- **PROBLEM DETAILS**: Keep only the lines of the listing that include the word "pixels", and copy them.

- **GIVEN RECORDS**:

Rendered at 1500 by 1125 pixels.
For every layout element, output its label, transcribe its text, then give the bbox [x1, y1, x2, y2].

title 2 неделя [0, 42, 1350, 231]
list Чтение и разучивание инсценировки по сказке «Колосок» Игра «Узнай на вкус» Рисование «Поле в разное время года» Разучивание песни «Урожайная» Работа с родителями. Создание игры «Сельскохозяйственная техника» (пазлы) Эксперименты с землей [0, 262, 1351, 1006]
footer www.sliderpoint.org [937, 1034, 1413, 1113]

* * *

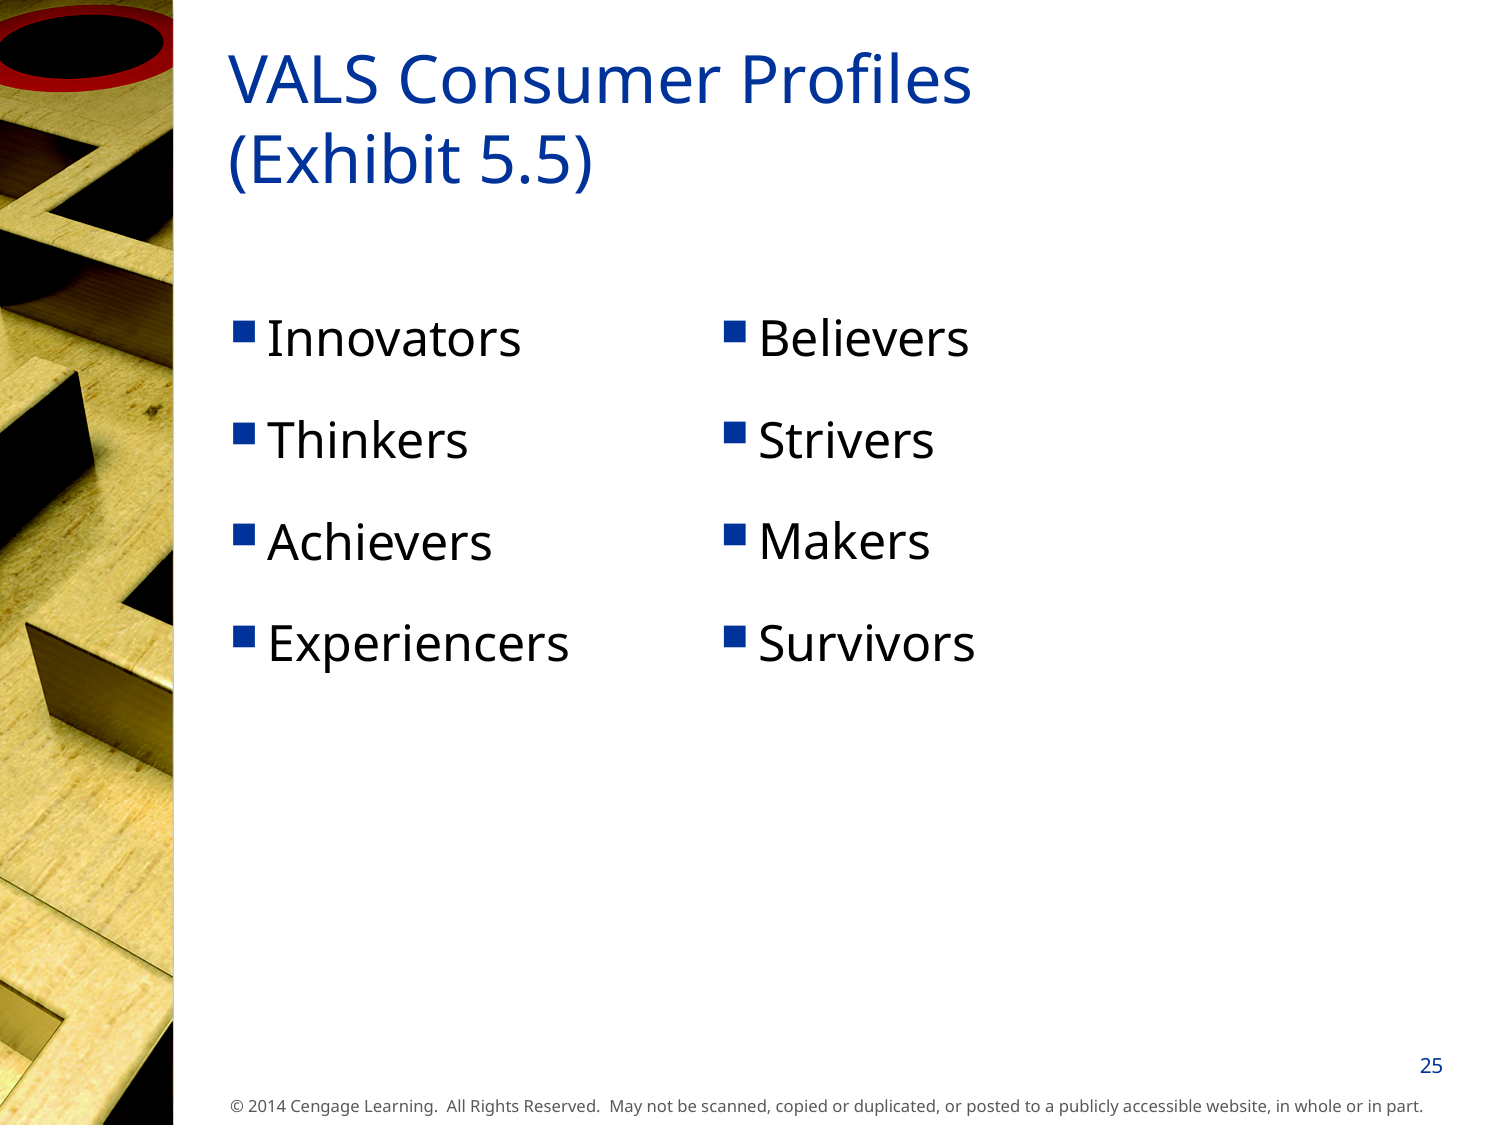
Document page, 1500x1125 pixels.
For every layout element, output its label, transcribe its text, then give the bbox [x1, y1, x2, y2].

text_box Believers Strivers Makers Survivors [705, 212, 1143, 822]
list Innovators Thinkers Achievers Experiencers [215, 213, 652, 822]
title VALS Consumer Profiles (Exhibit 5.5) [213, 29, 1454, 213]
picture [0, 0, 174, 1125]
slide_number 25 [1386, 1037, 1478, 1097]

- **EXERCISE SOLUTION**:
Rendered at 1500 by 1125 pixels.
Document page, 1500x1125 pixels.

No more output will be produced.